Aside from spending time googling an assortment of words (cycling, herbal tea, flying…) in combination with the word  ‚pregnancy‘, visiting the doctor more times than in the last 5 years put together and observing daily with marvel as my belly swells up, I’m pretty busy at work. Which to my friends in England is no news, but to many Germans appears to come as a surprise. Surprised that I am at work at all.

Because pregnancy in Germany is extremely protected. In fact there is a law enforcing this protection. The ‚Mutterschutzgesetz‚ (quite literally mother-protection law) is a law protecting expectant and new mothers from dangers and excessiveness at the workplace as well as protecting against unfair dismissal and financial loss.

Each employer is required to identify potential hazards at the workplace. And it turns out the hospital has many potential hazards. From infectious patients to radiation exposition and general stress from night-shifts and on-calls. Thus, while my compatriots in the UK trudge on through their weeks of nights through the stages of pregnancy, battling with tiredness, crazy hormones and various physical complaints, pregnant women in Germany are not supposed to work night-shifts, not supposed to work on Sundays or to clock-in overtime.  After 9 years of life being dictated by an on-call rota, this is a somewhat strange but not altogether unpleasant time for me.

Furthermore, the law forbids expectant mothers to work from 6 weeks before their due date and for the 8 weeks following delivery. To me it seems like a lot of the rules verge on being more than a little overprotective,  because I tend to compare every aspect of my life in Germany with what I know of the UK. And I can’t help but think of my good friend in Ireland who (no joke) started labour in the middle of her leaving-day lunch at her place of work at the beginning of maternity leave and went from there directly to the delivery ward.
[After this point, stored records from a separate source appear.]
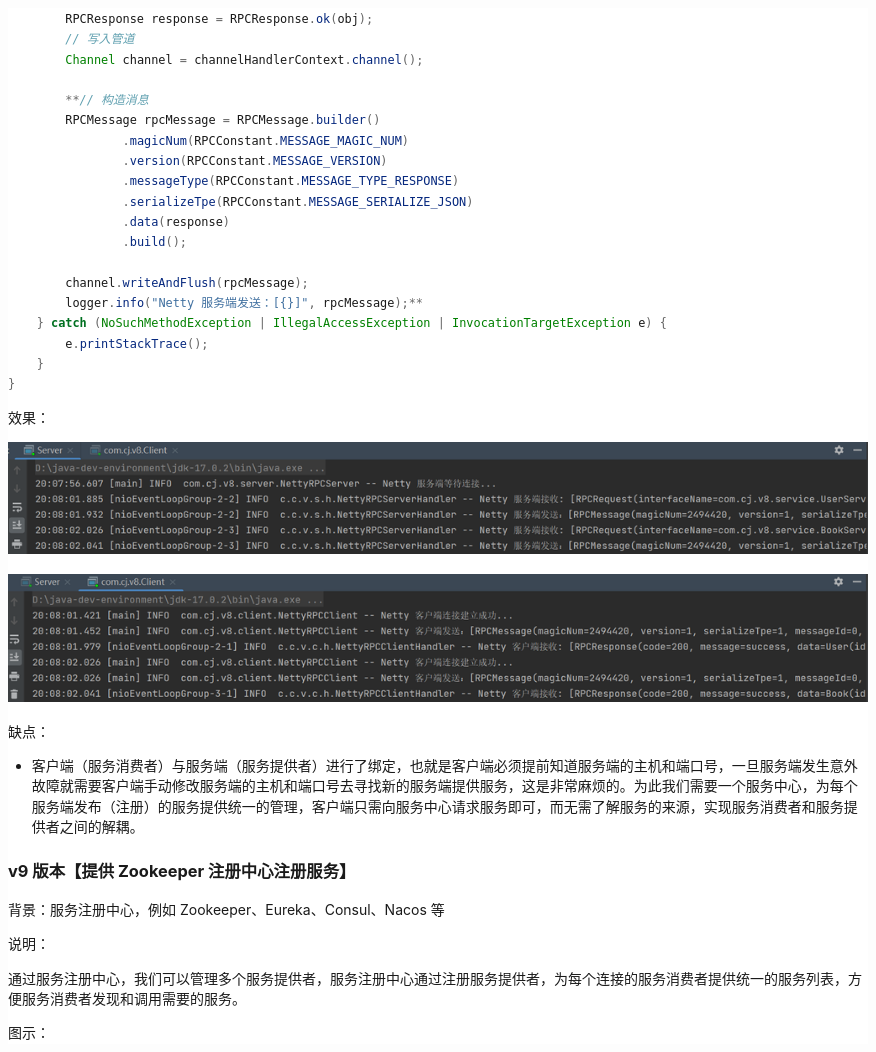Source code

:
   ```java
          RPCResponse response = RPCResponse.ok(obj);
          // 写入管道
          Channel channel = channelHandlerContext.channel();
  
          **// 构造消息
          RPCMessage rpcMessage = RPCMessage.builder()
                  .magicNum(RPCConstant.MESSAGE_MAGIC_NUM)
                  .version(RPCConstant.MESSAGE_VERSION)
                  .messageType(RPCConstant.MESSAGE_TYPE_RESPONSE)
                  .serializeTpe(RPCConstant.MESSAGE_SERIALIZE_JSON)
                  .data(response)
                  .build();
  
          channel.writeAndFlush(rpcMessage);
          logger.info("Netty 服务端发送：[{}]", rpcMessage);**
      } catch (NoSuchMethodException | IllegalAccessException | InvocationTargetException e) {
          e.printStackTrace();
      }
  }
  ```

效果：

![Untitled](docs/quickrpc-v8-demo-server.png)

![Untitled](docs/quickrpc-v8-demo-client.png)

缺点：

- 客户端（服务消费者）与服务端（服务提供者）进行了绑定，也就是客户端必须提前知道服务端的主机和端口号，一旦服务端发生意外故障就需要客户端手动修改服务端的主机和端口号去寻找新的服务端提供服务，这是非常麻烦的。为此我们需要一个服务中心，为每个服务端发布（注册）的服务提供统一的管理，客户端只需向服务中心请求服务即可，而无需了解服务的来源，实现服务消费者和服务提供者之间的解耦。

### v9 版本【提供 Zookeeper 注册中心注册服务】

背景：服务注册中心，例如 Zookeeper、Eureka、Consul、Nacos 等

说明：

通过服务注册中心，我们可以管理多个服务提供者，服务注册中心通过注册服务提供者，为每个连接的服务消费者提供统一的服务列表，方便服务消费者发现和调用需要的服务。

图示：
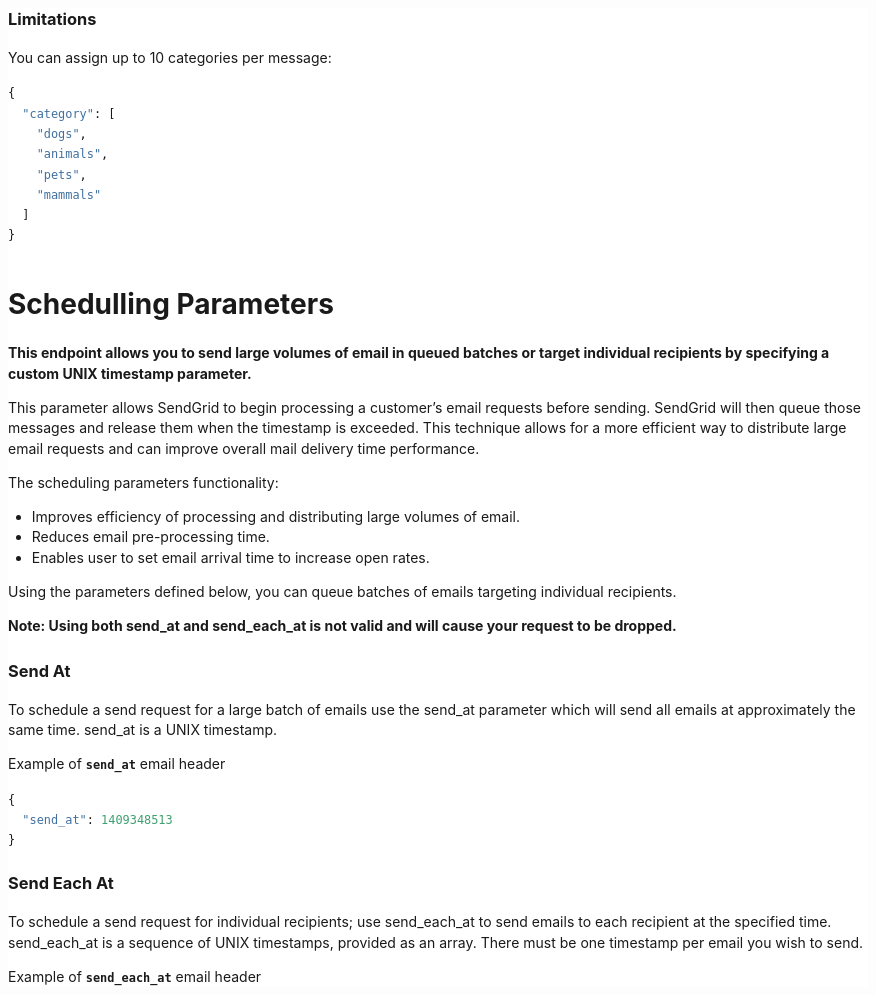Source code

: ### Limitations
You can assign up to 10 categories per message:
```python
{
  "category": [
    "dogs",
    "animals",
    "pets",
    "mammals"
  ]
}
```

<a name="schedulling-parameters"></a>
# Schedulling Parameters
**This endpoint allows you to send large volumes of email in queued batches or target individual recipients by specifying a custom UNIX timestamp parameter.**

This parameter allows SendGrid to begin processing a customer’s email requests before sending. SendGrid will then queue those messages and release them when the timestamp is exceeded. This technique allows for a more efficient way to distribute large email requests and can improve overall mail delivery time performance. 

The scheduling parameters functionality:

* Improves efficiency of processing and distributing large volumes of email.
* Reduces email pre-processing time.
* Enables user to set email arrival time to increase open rates.

Using the parameters defined below, you can queue batches of emails targeting individual recipients.

**Note: Using both send_at and send_each_at is not valid and will cause your request to be dropped.**

### Send At
To schedule a send request for a large batch of emails use the send_at parameter which will send all emails at approximately the same time. send_at is a UNIX timestamp.

Example of **`send_at`** email header

```python
{
  "send_at": 1409348513
}
```

### Send Each At
To schedule a send request for individual recipients; use send_each_at to send emails to each recipient at the specified time. send_each_at is a sequence of UNIX timestamps, provided as an array. There must be one timestamp per email you wish to send.

Example of **`send_each_at`** email header
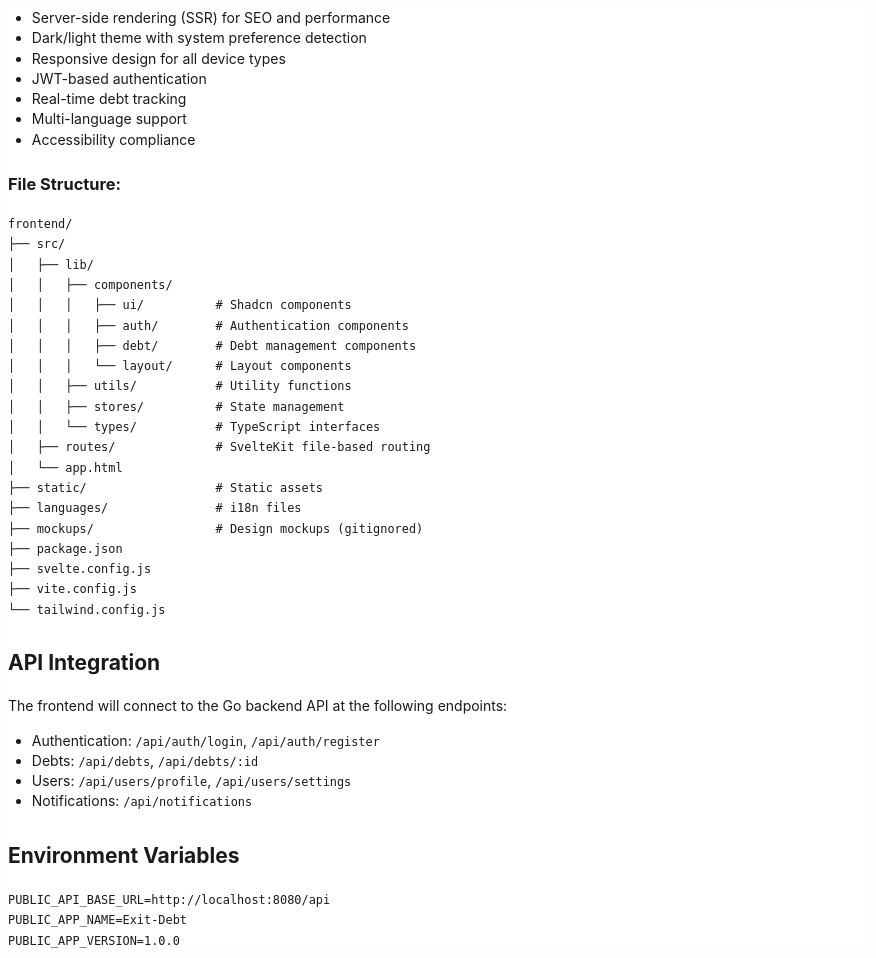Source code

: - Server-side rendering (SSR) for SEO and performance
- Dark/light theme with system preference detection
- Responsive design for all device types
- JWT-based authentication
- Real-time debt tracking
- Multi-language support
- Accessibility compliance

### **File Structure:**

```
frontend/
├── src/
│   ├── lib/
│   │   ├── components/
│   │   │   ├── ui/          # Shadcn components
│   │   │   ├── auth/        # Authentication components
│   │   │   ├── debt/        # Debt management components
│   │   │   └── layout/      # Layout components
│   │   ├── utils/           # Utility functions
│   │   ├── stores/          # State management
│   │   └── types/           # TypeScript interfaces
│   ├── routes/              # SvelteKit file-based routing
│   └── app.html
├── static/                  # Static assets
├── languages/               # i18n files
├── mockups/                 # Design mockups (gitignored)
├── package.json
├── svelte.config.js
├── vite.config.js
└── tailwind.config.js
```

## **API Integration**

The frontend will connect to the Go backend API at the following endpoints:

- Authentication: `/api/auth/login`, `/api/auth/register`
- Debts: `/api/debts`, `/api/debts/:id`
- Users: `/api/users/profile`, `/api/users/settings`
- Notifications: `/api/notifications`

## **Environment Variables**

```env
PUBLIC_API_BASE_URL=http://localhost:8080/api
PUBLIC_APP_NAME=Exit-Debt
PUBLIC_APP_VERSION=1.0.0
```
Pregnancy is after all a perfectly normal state and not an illness. But nevertheless it doesn’t change the fact that it comes with emotional and physical changes (that are brand new and unsettling to first time mothers) and which presumably affect each individual differently. And looking at it that way, I’m starting to appreciate what a privilege it is to be an expectant mother in Germany. And even if I find some of the rules a little over-the-top, I’m wondering how many of my UK colleagues and friends would have said no to a little bit of special treatment at work during pregnancy.